§ **WHAT YOU WILL DO**: Write out the listing below again, precisely as it is given.

§ **AVAILABLE DATA**:

━━━━━━━━━━━━━━━━━━━━

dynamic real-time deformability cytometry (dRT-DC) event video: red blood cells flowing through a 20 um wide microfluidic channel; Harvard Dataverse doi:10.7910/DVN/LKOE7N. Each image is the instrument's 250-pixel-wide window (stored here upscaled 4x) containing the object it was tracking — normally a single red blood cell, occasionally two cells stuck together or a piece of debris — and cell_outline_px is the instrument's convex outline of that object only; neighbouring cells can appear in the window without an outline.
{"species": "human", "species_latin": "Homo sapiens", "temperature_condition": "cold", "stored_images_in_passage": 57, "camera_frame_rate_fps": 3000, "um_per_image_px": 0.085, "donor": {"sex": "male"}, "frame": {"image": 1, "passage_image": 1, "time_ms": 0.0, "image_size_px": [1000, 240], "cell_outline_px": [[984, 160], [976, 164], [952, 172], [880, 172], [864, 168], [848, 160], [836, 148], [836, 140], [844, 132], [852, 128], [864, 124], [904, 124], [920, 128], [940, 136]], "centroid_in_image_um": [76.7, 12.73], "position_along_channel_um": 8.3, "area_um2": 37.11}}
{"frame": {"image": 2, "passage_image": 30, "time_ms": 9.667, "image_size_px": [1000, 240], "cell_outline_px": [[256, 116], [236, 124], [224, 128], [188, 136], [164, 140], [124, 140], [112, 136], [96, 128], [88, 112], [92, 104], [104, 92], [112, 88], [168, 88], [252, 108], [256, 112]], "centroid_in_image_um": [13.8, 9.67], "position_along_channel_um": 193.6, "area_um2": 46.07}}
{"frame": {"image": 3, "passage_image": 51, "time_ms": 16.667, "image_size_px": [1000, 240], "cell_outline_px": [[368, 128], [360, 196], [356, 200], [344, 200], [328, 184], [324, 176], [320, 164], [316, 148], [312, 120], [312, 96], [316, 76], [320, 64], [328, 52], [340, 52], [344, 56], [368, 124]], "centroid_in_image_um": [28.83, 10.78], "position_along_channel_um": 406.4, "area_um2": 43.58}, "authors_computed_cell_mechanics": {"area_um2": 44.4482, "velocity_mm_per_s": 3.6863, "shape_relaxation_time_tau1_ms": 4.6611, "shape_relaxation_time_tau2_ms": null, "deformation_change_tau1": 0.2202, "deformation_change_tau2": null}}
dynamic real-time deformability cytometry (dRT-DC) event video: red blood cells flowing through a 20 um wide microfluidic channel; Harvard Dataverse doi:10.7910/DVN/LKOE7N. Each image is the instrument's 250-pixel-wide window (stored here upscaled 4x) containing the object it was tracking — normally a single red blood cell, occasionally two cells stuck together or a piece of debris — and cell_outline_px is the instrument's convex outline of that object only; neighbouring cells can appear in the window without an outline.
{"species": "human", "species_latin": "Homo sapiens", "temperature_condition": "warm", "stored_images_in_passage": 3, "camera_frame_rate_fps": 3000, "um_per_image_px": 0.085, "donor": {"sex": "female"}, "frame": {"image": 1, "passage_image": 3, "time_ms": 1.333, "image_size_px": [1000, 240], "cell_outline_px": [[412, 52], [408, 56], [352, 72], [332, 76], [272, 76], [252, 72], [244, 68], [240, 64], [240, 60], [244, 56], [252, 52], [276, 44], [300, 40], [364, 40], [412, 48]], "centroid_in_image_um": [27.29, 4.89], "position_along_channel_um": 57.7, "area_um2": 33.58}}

━━━━━━━━━━━━━━━━━━━━

§ **CORRECT RESULT**:
dynamic real-time deformability cytometry (dRT-DC) event video: red blood cells flowing through a 20 um wide microfluidic channel; Harvard Dataverse doi:10.7910/DVN/LKOE7N. Each image is the instrument's 250-pixel-wide window (stored here upscaled 4x) containing the object it was tracking — normally a single red blood cell, occasionally two cells stuck together or a piece of debris — and cell_outline_px is the instrument's convex outline of that object only; neighbouring cells can appear in the window without an outline.
{"species": "human", "species_latin": "Homo sapiens", "temperature_condition": "cold", "stored_images_in_passage": 57, "camera_frame_rate_fps": 3000, "um_per_image_px": 0.085, "donor": {"sex": "male"}, "frame": {"image": 1, "passage_image": 1, "time_ms": 0.0, "image_size_px": [1000, 240], "cell_outline_px": [[984, 160], [976, 164], [952, 172], [880, 172], [864, 168], [848, 160], [836, 148], [836, 140], [844, 132], [852, 128], [864, 124], [904, 124], [920, 128], [940, 136]], "centroid_in_image_um": [76.7, 12.73], "position_along_channel_um": 8.3, "area_um2": 37.11}}
{"frame": {"image": 2, "passage_image": 30, "time_ms": 9.667, "image_size_px": [1000, 240], "cell_outline_px": [[256, 116], [236, 124], [224, 128], [188, 136], [164, 140], [124, 140], [112, 136], [96, 128], [88, 112], [92, 104], [104, 92], [112, 88], [168, 88], [252, 108], [256, 112]], "centroid_in_image_um": [13.8, 9.67], "position_along_channel_um": 193.6, "area_um2": 46.07}}
{"frame": {"image": 3, "passage_image": 51, "time_ms": 16.667, "image_size_px": [1000, 240], "cell_outline_px": [[368, 128], [360, 196], [356, 200], [344, 200], [328, 184], [324, 176], [320, 164], [316, 148], [312, 120], [312, 96], [316, 76], [320, 64], [328, 52], [340, 52], [344, 56], [368, 124]], "centroid_in_image_um": [28.83, 10.78], "position_along_channel_um": 406.4, "area_um2": 43.58}, "authors_computed_cell_mechanics": {"area_um2": 44.4482, "velocity_mm_per_s": 3.6863, "shape_relaxation_time_tau1_ms": 4.6611, "shape_relaxation_time_tau2_ms": null, "deformation_change_tau1": 0.2202, "deformation_change_tau2": null}}
dynamic real-time deformability cytometry (dRT-DC) event video: red blood cells flowing through a 20 um wide microfluidic channel; Harvard Dataverse doi:10.7910/DVN/LKOE7N. Each image is the instrument's 250-pixel-wide window (stored here upscaled 4x) containing the object it was tracking — normally a single red blood cell, occasionally two cells stuck together or a piece of debris — and cell_outline_px is the instrument's convex outline of that object only; neighbouring cells can appear in the window without an outline.
{"species": "human", "species_latin": "Homo sapiens", "temperature_condition": "warm", "stored_images_in_passage": 3, "camera_frame_rate_fps": 3000, "um_per_image_px": 0.085, "donor": {"sex": "female"}, "frame": {"image": 1, "passage_image": 3, "time_ms": 1.333, "image_size_px": [1000, 240], "cell_outline_px": [[412, 52], [408, 56], [352, 72], [332, 76], [272, 76], [252, 72], [244, 68], [240, 64], [240, 60], [244, 56], [252, 52], [276, 44], [300, 40], [364, 40], [412, 48]], "centroid_in_image_um": [27.29, 4.89], "position_along_channel_um": 57.7, "area_um2": 33.58}}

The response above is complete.